The recent publication on structured education in diabetes (Department of Health [DoH], 2005) is possibly one of the most important documents since the National Service Framework for diabetes to cross the desks of all nurses working in diabetes care.
The document, as described in its introduction, briefly illustrates current diabetes education programmes such as DAFNE, DESMOND and X-PERT. These programmes are those that are nationally recognised and have been, or are being, evaluated. In addition, there is a fairly comprehensive section on the development of local programmes and how to ensure that they meet the national criteria for structured education. Diabetes teams are encouraged to consider learning needs assessments, the education and training of health professionals, quality assurance and accreditation. The existing research, the relative paucity of rigorous studies, and the need for evaluation studies of the effectiveness of structured education in the British context are also discussed at some length.
The next section of the report describes and discusses some of the gaps in educational provision. These include education on a one-to-one basis, as well as ongoing support and programmes for those who are using insulin pumps, who are from black and minority ethnic groups, who are children or adolescents or who are pregnant, for example.
It is a little intriguing that one-to-one diabetes education is identified as an education gap as it is an area that is almost certain to be the most familiar to all nurses working in diabetes care; it is how many of us have been practising for a long time. However, the key features of effective educational interactions are reiterated, and it is suggested that they are used to support high-quality one-to-one education. Given that the report suggests it takes about 3 years to develop structured programmes similar to DAFNE or DESMOND, and that these are likely to be resource dependent, focusing on the
improvement of individual education and integrating these key features may be a more realistic goal in the short term. I also find it reassuring that one-to-one education is still considered to be important; the emphasis on group education recently seems to have encouraged some health professionals to think that individual education is ‘old hat’!
Throughout the report, there are references to resources and helpful websites as well as useful appendices, such as the one outlining the International Diabetes Federation’s training for diabetes educators.
My experience is that diabetes education has been seen almost exclusively as the domain of nurses.

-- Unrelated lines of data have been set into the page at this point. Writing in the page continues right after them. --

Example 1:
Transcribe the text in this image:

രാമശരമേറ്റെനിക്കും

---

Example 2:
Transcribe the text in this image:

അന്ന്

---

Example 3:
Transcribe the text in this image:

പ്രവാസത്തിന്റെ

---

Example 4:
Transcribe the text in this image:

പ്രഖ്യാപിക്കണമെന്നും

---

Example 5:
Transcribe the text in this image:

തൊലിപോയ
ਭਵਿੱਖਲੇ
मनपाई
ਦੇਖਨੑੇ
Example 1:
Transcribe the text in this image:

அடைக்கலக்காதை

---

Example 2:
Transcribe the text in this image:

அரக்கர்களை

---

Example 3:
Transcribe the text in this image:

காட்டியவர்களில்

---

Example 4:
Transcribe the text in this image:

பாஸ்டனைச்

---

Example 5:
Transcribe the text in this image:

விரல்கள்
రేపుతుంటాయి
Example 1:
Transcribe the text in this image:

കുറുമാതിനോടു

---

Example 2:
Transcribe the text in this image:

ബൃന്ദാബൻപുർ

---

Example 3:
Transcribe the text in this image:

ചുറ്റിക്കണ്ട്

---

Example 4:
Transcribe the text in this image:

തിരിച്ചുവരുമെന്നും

There were, of course, some doctors, dietitians and podiatrists who were interested in patient education, but these tended to be the exception rather than the rule. It is encouraging that diabetes education is now demonstrably perceived to be part of the whole diabetes team’s agenda and that outcomes other than biomedical ones are acknowledged. It is also good that it is recognised as an essential part of diabetes care and not a luxurious ‘add-on’ where resources permit.

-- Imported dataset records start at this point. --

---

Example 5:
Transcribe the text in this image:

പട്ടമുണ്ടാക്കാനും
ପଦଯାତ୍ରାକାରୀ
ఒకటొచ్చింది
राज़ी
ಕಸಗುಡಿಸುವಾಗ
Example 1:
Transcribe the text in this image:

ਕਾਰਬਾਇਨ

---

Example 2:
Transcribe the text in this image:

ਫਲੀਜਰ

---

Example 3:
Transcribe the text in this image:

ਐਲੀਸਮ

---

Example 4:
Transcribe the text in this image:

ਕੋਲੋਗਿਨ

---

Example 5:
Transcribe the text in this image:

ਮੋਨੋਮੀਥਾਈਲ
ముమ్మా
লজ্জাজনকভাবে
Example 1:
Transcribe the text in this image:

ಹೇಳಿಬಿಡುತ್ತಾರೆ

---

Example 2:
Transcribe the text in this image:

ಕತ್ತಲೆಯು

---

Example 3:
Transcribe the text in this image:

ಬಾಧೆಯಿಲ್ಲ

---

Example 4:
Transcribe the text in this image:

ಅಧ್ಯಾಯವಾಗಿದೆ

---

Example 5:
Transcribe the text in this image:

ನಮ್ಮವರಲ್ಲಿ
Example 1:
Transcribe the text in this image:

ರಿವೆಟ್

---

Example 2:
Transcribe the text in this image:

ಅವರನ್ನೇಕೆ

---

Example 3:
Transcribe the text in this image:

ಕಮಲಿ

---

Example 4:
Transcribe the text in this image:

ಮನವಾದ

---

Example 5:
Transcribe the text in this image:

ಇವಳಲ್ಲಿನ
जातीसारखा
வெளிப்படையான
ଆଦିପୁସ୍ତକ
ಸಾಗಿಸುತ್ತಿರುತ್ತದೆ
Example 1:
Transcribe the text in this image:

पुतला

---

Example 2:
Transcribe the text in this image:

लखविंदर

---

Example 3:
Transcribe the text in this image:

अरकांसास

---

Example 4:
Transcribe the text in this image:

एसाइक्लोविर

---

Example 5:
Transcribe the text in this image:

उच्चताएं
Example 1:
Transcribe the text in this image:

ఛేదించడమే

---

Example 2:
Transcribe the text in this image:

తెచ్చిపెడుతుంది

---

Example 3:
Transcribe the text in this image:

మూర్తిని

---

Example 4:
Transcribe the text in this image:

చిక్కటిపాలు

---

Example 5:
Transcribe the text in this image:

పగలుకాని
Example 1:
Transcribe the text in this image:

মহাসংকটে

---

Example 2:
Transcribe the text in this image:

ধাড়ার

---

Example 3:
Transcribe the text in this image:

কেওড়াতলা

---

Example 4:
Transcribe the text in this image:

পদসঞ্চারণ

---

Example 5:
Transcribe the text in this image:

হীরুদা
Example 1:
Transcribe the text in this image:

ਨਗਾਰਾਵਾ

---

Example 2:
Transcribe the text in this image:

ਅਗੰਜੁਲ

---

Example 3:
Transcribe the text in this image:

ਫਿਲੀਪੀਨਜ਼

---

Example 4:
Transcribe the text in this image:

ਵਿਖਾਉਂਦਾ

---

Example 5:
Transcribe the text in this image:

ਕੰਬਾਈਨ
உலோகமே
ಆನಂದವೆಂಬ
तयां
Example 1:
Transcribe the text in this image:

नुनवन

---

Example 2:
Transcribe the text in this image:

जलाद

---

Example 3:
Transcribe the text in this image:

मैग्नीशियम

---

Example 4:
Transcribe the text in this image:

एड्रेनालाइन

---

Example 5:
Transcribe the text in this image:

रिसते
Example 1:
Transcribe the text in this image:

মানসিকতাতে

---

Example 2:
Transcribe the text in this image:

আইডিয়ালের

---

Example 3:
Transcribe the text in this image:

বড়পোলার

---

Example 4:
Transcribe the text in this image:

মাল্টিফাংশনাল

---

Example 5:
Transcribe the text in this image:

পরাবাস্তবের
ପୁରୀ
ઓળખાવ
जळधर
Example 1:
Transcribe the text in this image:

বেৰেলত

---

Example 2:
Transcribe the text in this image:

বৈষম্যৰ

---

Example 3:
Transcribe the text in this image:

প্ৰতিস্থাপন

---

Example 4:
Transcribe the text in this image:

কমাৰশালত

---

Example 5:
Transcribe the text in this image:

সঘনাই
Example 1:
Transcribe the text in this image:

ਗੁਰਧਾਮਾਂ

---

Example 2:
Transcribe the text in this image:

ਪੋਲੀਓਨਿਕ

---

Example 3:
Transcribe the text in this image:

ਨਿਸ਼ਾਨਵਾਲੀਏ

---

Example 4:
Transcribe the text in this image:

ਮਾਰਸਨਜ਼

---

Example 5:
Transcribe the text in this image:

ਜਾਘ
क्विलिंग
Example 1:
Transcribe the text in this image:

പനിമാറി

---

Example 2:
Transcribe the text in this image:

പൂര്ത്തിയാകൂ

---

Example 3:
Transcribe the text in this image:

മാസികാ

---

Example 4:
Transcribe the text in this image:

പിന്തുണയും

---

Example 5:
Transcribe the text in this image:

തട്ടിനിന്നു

Reading this document may make some of us rethink our educational practices. It will almost certainly increase our awareness of the potentially huge workload in ensuring that our educational programmes meet the criteria for structured education. The work to be done obviously includes devising education programmes for people with diabetes. Enabling all health professionals, and not just the specialist team, to deliver effective diabetes education within the context of patient-centred care is another enormous challenge.
Diabetes education now seems to be firmly on the political agenda and it is welcome news that some funding will be attached to the reissue of the National Institute for Health and Clinical Excellence guidance on the use of patient education models for diabetes (National Institute for Clinical Excellence, 2003) in January 2006, to enable us to meet the challenge.